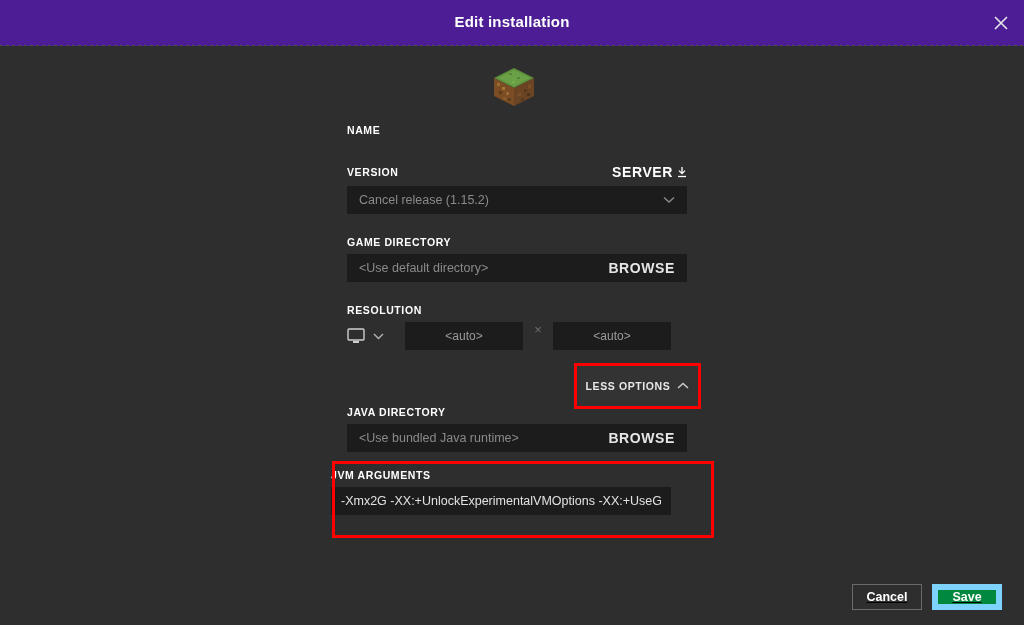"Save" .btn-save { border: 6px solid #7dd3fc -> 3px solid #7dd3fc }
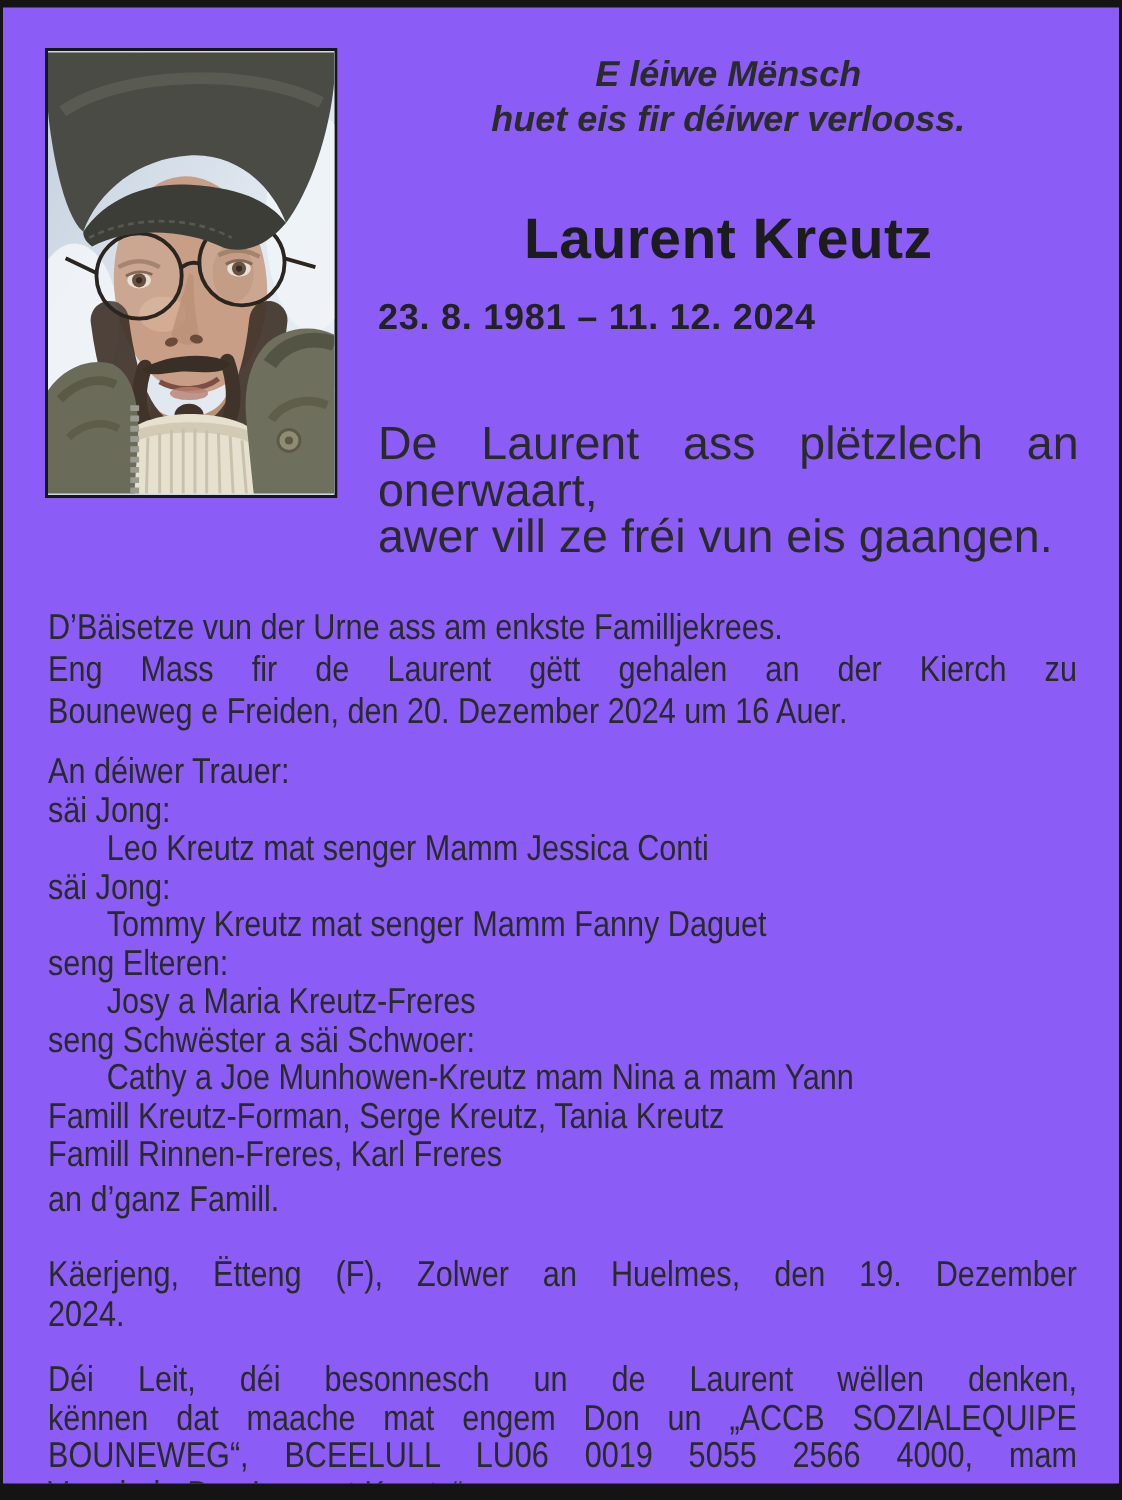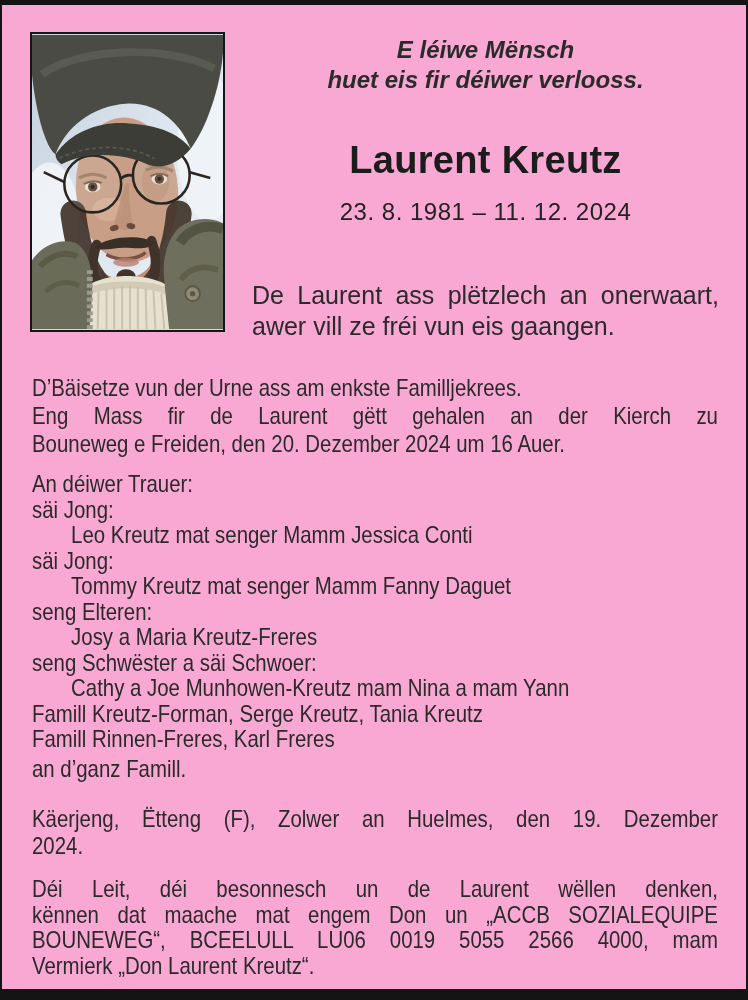"E léiwe Mënsch" .page { background: #f9a8d4 -> #8b5cf6 }
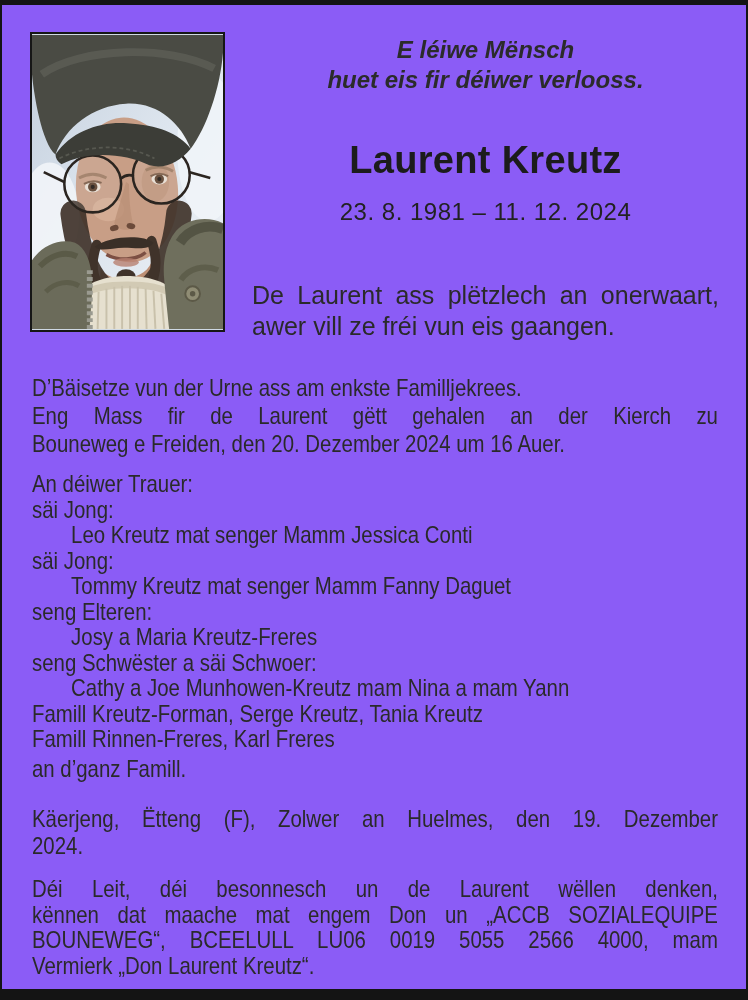"23. 8. 1981 – 11." .dates { font-weight: 400 -> 700; text-align: center -> none }
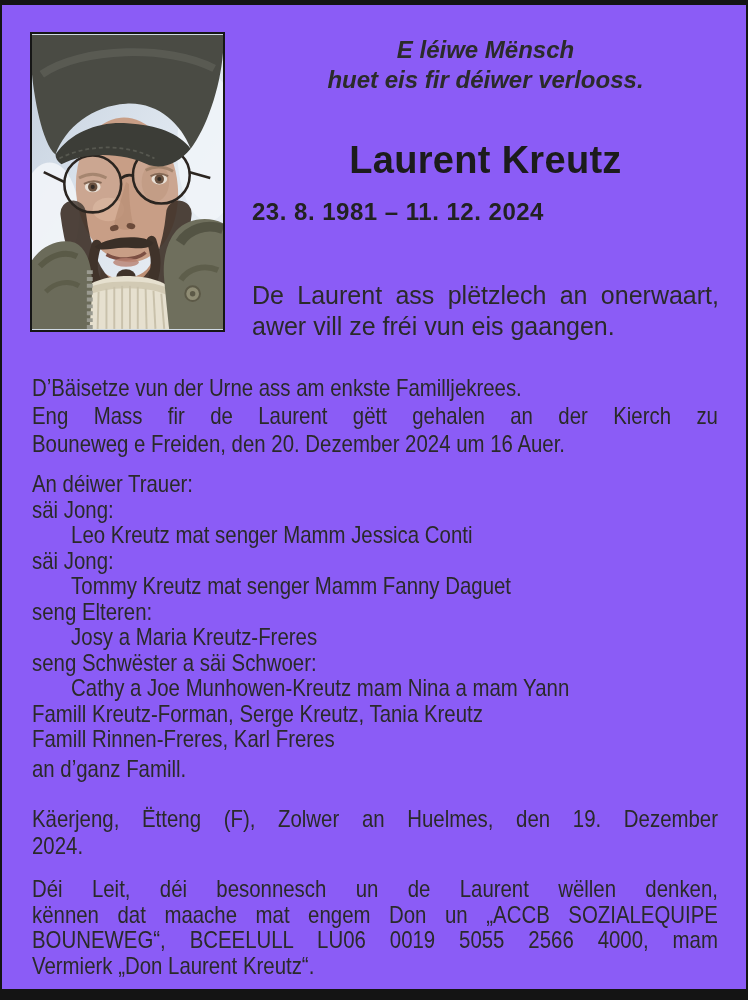"De Laurent ass plëtzlech an" .intro { font-size: 25px -> 31px }
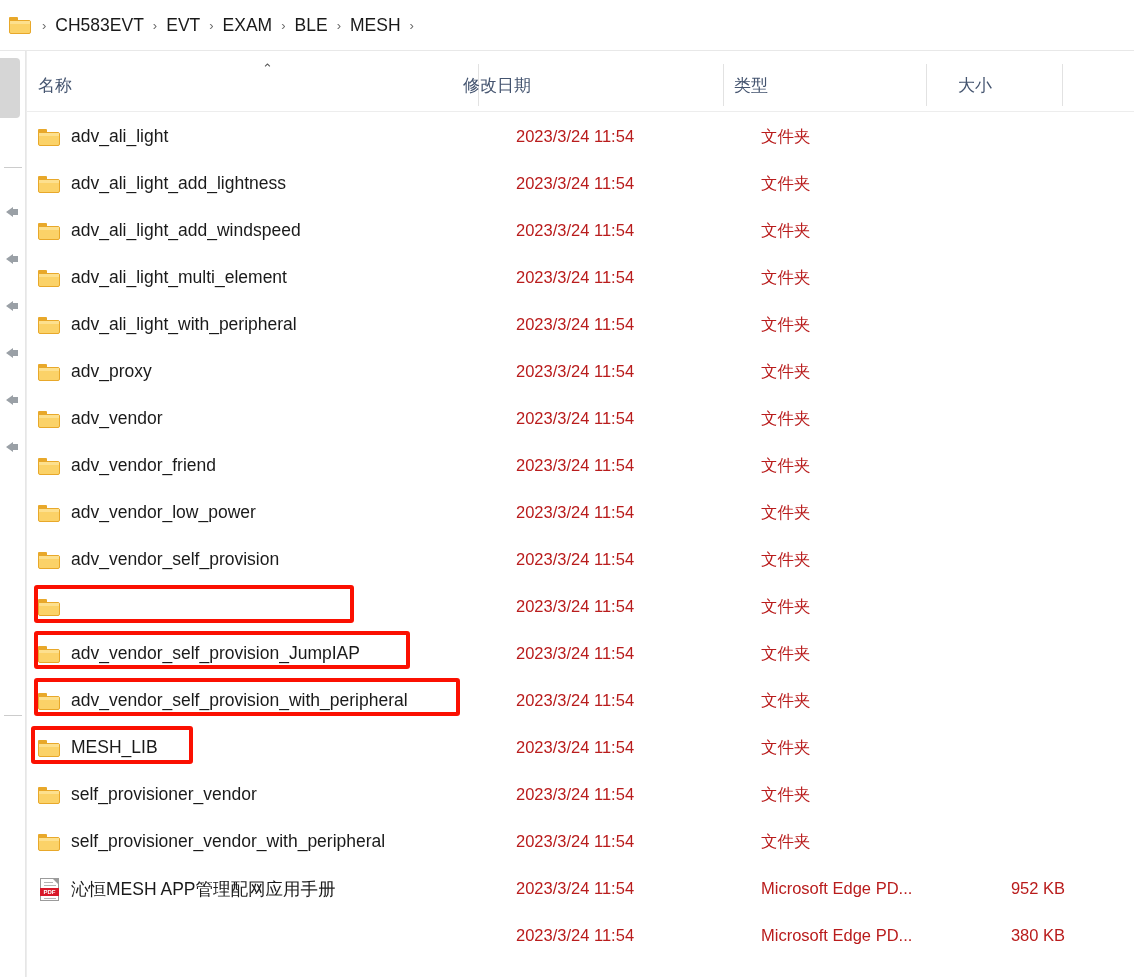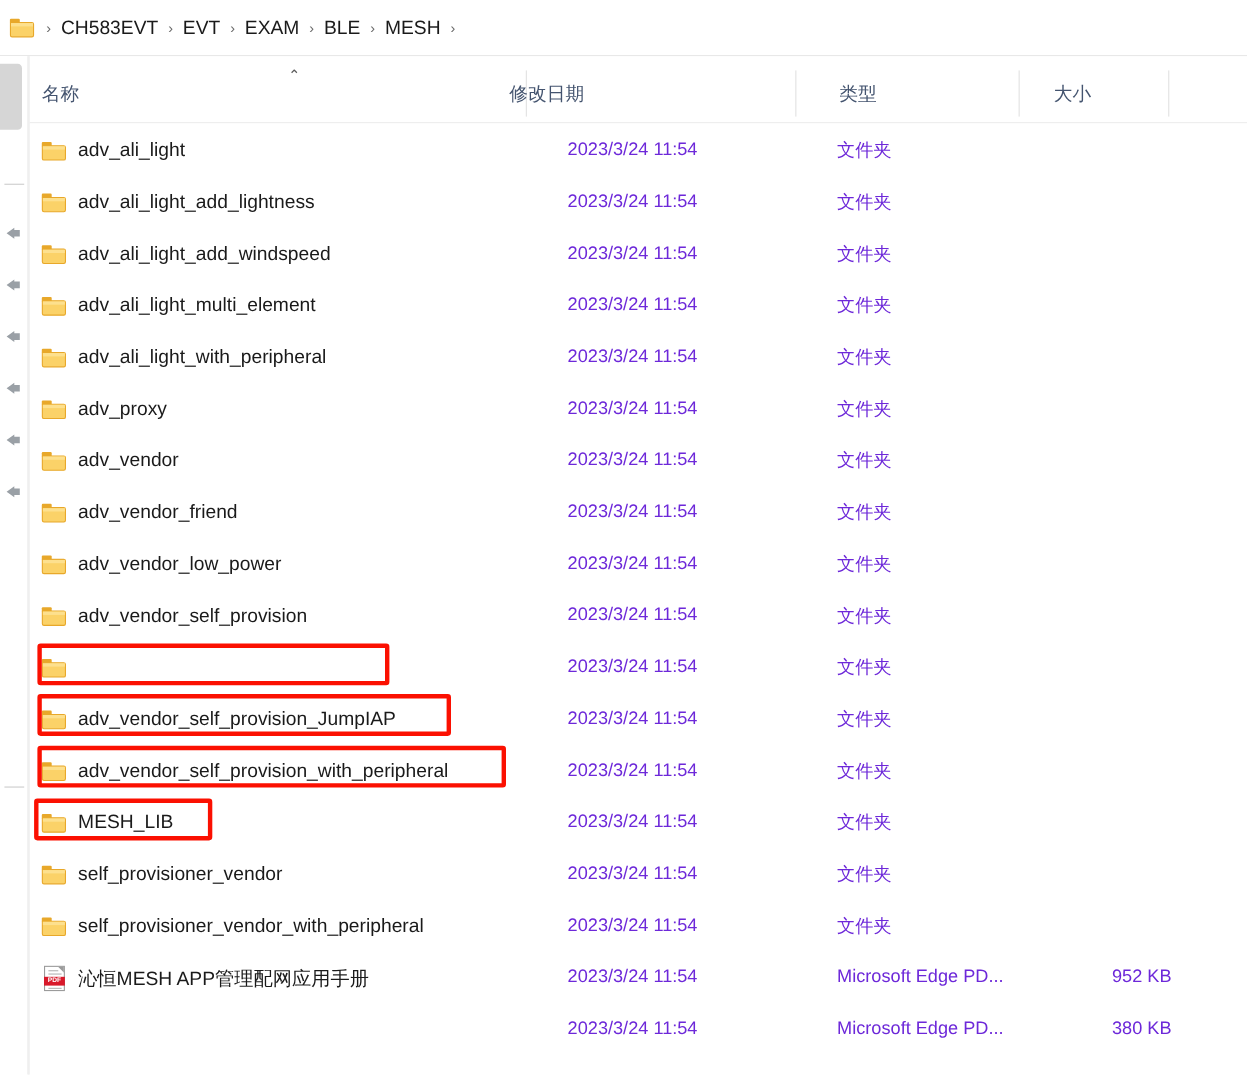"类型" div.col-head { left: 725px -> 696px }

■ TASK ■
What you produce must match the listing word for word, with no images in it.

■ SOLUTION FOR THIS PROBLEM ■
"Save" .btn-save { border: 6px solid #7dd3fc -> 3px solid #7dd3fc }
"E léiwe Mënsch" .page { background: #f9a8d4 -> #8b5cf6 }
"23. 8. 1981 – 11." .dates { font-weight: 400 -> 700; text-align: center -> none }
"De Laurent ass plëtzlech an" .intro { font-size: 25px -> 31px }
"类型" div.col-head { left: 725px -> 696px }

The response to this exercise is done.